§ **PROBLEM TO WORK ON**: Rename "point_idx" to "point_id" everywhere in the data below and reproduce the lines with no other change.

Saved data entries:

______

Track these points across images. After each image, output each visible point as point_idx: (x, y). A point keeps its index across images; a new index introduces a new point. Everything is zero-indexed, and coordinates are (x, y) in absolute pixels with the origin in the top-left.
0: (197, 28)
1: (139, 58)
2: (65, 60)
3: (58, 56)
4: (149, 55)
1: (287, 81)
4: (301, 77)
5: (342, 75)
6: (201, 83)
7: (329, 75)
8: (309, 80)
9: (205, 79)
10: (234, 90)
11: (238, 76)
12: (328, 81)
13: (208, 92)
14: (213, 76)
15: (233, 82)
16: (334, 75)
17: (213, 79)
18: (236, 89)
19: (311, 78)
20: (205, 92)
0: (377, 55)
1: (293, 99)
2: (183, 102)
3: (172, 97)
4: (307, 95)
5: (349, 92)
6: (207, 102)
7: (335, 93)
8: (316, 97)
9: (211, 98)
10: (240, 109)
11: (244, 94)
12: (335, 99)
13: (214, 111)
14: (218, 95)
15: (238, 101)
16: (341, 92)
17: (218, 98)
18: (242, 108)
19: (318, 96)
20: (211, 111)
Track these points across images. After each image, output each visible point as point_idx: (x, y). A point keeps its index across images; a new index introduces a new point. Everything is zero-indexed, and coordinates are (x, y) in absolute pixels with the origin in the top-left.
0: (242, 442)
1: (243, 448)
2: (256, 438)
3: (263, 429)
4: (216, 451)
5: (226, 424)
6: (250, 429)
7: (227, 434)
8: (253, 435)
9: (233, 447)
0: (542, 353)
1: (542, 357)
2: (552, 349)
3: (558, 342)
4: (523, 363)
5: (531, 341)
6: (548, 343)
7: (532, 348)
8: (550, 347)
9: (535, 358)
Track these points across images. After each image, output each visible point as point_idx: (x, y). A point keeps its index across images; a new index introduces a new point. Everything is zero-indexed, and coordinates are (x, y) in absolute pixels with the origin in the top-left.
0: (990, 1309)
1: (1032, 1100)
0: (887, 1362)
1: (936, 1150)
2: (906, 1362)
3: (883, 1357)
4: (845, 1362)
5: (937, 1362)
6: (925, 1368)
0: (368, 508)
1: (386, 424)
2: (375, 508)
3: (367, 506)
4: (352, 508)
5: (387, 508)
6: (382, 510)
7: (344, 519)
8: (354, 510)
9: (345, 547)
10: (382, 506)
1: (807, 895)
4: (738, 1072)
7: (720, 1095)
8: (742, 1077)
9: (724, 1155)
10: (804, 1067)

______

§ **RESPONSE FOR THIS EXERCISE**:
Track these points across images. After each image, output each visible point as point_id: (x, y). A point keeps its index across images; a new index introduces a new point. Everything is zero-indexed, and coordinates are (x, y) in absolute pixels with the origin in the top-left.
0: (197, 28)
1: (139, 58)
2: (65, 60)
3: (58, 56)
4: (149, 55)
1: (287, 81)
4: (301, 77)
5: (342, 75)
6: (201, 83)
7: (329, 75)
8: (309, 80)
9: (205, 79)
10: (234, 90)
11: (238, 76)
12: (328, 81)
13: (208, 92)
14: (213, 76)
15: (233, 82)
16: (334, 75)
17: (213, 79)
18: (236, 89)
19: (311, 78)
20: (205, 92)
0: (377, 55)
1: (293, 99)
2: (183, 102)
3: (172, 97)
4: (307, 95)
5: (349, 92)
6: (207, 102)
7: (335, 93)
8: (316, 97)
9: (211, 98)
10: (240, 109)
11: (244, 94)
12: (335, 99)
13: (214, 111)
14: (218, 95)
15: (238, 101)
16: (341, 92)
17: (218, 98)
18: (242, 108)
19: (318, 96)
20: (211, 111)
Track these points across images. After each image, output each visible point as point_id: (x, y). A point keeps its index across images; a new index introduces a new point. Everything is zero-indexed, and coordinates are (x, y) in absolute pixels with the origin in the top-left.
0: (242, 442)
1: (243, 448)
2: (256, 438)
3: (263, 429)
4: (216, 451)
5: (226, 424)
6: (250, 429)
7: (227, 434)
8: (253, 435)
9: (233, 447)
0: (542, 353)
1: (542, 357)
2: (552, 349)
3: (558, 342)
4: (523, 363)
5: (531, 341)
6: (548, 343)
7: (532, 348)
8: (550, 347)
9: (535, 358)
Track these points across images. After each image, output each visible point as point_id: (x, y). A point keeps its index across images; a new index introduces a new point. Everything is zero-indexed, and coordinates are (x, y) in absolute pixels with the origin in the top-left.
0: (990, 1309)
1: (1032, 1100)
0: (887, 1362)
1: (936, 1150)
2: (906, 1362)
3: (883, 1357)
4: (845, 1362)
5: (937, 1362)
6: (925, 1368)
0: (368, 508)
1: (386, 424)
2: (375, 508)
3: (367, 506)
4: (352, 508)
5: (387, 508)
6: (382, 510)
7: (344, 519)
8: (354, 510)
9: (345, 547)
10: (382, 506)
1: (807, 895)
4: (738, 1072)
7: (720, 1095)
8: (742, 1077)
9: (724, 1155)
10: (804, 1067)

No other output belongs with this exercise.